Episode six of the Divan e Hafez series discusses ghazal number 30
زلفت هزار دل به یکی تاره مو ببست
راه هزار چارهگر از چار سو ببست
Your lock of hair bound a thousand hearts with a single strand, Closed the path to a thousand healers from every land.
تا عاشقان به بوی نسیمش دهند جان
بگشود نافهایُّ و دَرِ آرزو ببست
So lovers may give their lives for the scent of your breeze, You opened a knot and closed the door of desire with ease.
شیدا از آن شدم که نگارم چو ماه نو
ابرو نمود و جلوهگری کرد و رو ببست
Mad I became, for my beloved shone like the crescent new, Fashioned her brows, displayed her charms, and then withdrew.
ساقی به چند رنگ، می اندر پیاله ریخت
این نقشها نگر که چه خوش در کدو ببست
The cupbearer poured wine in the goblet in many hues, Behold these patterns, how well they in the gourd ensue.
یا رب چه غمزه کرد صُراحی که خون خُم
با نعرههای قُلقُلش اندر گلو ببست
Oh Lord, what glances did the flask cast that the jug’s blood, With its gurgling cries, in the throat did abruptly shroud.
مطرب چه پرده ساخت که در پردهٔ سماع
بر اهل وجد و حال، درِ های و هو ببست
What chord did the musician strike that in this cosmic dance, Closed on those enraptured and in trance, the door of chant and prance.
حافظ! هر آن که عشق نَورزید و وصل خواست
احرامِ طوفِ کعبهٔ دل بی وضو ببست
Hafez! Whoever cherished not love yet sought union’s grace, Tied the Ihram of Kaaba’s pilgrimage without ablution’s trace.
This Ghazal is filled with pure expressions of love and mystical references, to which I will allude as much as possible.
In the first verse, the poet deems each strand of the beloved’s hair capable of binding a thousand hearts and blocking the escape of a thousand wise and learned men, thus revealing the strength of the beloved’s locks, which themselves consist of thousands of strands.
The second verse hints at Hafez’s complaint that the beloved occasionally releases a breeze or fragrance that revives the souls of lovers, yet keeps the door to meeting and union closed to them. The third verse similarly conveys this meaning through a beautiful expression, likening it to the new moon that briefly appears as a thin crescent (resembling eyebrows) before setting quickly and hiding from view.
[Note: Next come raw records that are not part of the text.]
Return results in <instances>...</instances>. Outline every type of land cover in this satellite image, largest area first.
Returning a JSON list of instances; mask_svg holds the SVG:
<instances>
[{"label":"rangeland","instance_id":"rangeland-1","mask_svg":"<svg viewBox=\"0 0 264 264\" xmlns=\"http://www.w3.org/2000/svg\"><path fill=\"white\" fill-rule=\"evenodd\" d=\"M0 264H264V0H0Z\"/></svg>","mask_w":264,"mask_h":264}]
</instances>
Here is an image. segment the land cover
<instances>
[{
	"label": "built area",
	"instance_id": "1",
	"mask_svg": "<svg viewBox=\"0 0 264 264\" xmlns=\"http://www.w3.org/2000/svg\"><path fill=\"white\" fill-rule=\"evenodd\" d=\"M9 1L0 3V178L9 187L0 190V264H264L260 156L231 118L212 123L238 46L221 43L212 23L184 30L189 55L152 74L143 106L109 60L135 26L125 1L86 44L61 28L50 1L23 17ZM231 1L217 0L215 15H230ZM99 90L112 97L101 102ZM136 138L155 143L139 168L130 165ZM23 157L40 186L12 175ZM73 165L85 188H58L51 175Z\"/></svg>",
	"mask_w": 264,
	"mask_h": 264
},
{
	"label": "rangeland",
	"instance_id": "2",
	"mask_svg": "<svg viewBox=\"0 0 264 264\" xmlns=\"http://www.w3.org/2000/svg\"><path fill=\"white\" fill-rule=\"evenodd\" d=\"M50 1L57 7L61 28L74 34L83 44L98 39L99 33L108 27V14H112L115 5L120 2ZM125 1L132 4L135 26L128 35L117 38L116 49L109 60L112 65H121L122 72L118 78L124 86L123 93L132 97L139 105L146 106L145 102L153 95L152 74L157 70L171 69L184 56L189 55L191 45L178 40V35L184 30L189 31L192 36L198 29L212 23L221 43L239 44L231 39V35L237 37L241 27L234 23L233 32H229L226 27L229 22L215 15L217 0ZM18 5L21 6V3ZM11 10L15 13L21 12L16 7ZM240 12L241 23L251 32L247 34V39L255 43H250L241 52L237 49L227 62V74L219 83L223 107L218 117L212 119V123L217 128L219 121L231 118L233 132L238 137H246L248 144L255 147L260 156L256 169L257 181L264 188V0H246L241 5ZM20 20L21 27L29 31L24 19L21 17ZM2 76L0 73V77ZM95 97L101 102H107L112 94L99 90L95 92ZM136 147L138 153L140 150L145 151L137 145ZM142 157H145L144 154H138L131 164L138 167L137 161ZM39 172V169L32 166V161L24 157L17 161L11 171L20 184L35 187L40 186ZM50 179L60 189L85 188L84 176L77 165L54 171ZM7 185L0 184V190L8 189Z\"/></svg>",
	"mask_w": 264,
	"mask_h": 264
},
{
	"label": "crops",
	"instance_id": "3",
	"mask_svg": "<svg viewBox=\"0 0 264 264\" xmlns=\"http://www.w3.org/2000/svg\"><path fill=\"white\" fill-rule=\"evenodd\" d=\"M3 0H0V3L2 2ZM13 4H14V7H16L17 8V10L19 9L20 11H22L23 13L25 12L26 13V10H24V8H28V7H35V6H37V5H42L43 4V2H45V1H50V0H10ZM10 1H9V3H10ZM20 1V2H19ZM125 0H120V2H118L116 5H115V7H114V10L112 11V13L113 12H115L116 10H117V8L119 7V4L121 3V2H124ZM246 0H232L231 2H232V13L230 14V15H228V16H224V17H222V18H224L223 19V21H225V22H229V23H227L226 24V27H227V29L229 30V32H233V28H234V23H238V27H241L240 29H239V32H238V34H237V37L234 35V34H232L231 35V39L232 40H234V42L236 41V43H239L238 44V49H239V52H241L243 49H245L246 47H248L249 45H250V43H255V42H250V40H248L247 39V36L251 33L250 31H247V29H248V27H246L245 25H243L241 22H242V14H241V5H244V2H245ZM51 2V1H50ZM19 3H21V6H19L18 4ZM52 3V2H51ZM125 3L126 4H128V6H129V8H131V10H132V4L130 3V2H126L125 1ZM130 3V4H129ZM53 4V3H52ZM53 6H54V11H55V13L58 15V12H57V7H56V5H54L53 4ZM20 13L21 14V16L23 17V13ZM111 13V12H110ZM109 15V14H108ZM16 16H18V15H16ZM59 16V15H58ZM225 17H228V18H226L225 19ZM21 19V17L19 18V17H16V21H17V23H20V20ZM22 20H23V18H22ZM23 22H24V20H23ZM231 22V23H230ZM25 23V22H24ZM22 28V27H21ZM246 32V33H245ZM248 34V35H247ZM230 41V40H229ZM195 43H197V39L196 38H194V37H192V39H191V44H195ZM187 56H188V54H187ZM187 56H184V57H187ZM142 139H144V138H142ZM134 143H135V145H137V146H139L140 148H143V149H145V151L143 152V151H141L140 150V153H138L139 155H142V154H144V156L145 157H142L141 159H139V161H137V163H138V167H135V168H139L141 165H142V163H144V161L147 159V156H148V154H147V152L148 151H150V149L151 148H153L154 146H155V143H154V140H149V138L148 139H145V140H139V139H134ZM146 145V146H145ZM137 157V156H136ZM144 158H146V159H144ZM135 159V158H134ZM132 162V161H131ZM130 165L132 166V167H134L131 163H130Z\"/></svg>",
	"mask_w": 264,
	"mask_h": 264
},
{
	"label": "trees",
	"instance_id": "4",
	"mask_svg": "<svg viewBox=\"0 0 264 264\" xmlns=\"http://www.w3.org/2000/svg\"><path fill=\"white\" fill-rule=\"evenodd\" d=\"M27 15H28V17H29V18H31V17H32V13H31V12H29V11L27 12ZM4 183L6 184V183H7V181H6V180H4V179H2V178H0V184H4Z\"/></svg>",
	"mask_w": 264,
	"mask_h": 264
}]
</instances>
To explain the fifth verse, it should be said that wine ferments and bubbles in the jar (which Hafez calls the jar’s cry), but once fermentation is complete and the wine is poured into the flask, it becomes calm and still. Hafez beautifully expresses this idea by asking what trickery or allure the flask employed to silence the bubbling blood of the jar (fermenting wine), which was once loud and tumultuous, now quiet and resting in the flask. This meaning is reiterated even more eloquently in the following verse. In this verse, ‘curtain’ is used twice: it could mean either a musical mode or a veil, but the second ‘curtain’ refers only to a veil. Hafez marvels at what mysterious music the musician (the beloved) played or what was done in secret that those enraptured with ecstasy no longer shout or argue but are content with dance and listening. It’s as if this listening has become a veil between them and their cries (a metaphor for searching and striving for the beloved). In the previous verse, Hafez considered the jar’s bubbling cries as its striving in hope of union with the beloved, which was quieted by the flask’s glance.
In his concluding verse, Hafez suggests that if one desires union, one must cultivate love—the same love that “seemed easy at first but proved difficult later.” Otherwise, one’s efforts will be like those who attempt to circumambulate the Kaaba without ablution, which will surely not be accepted.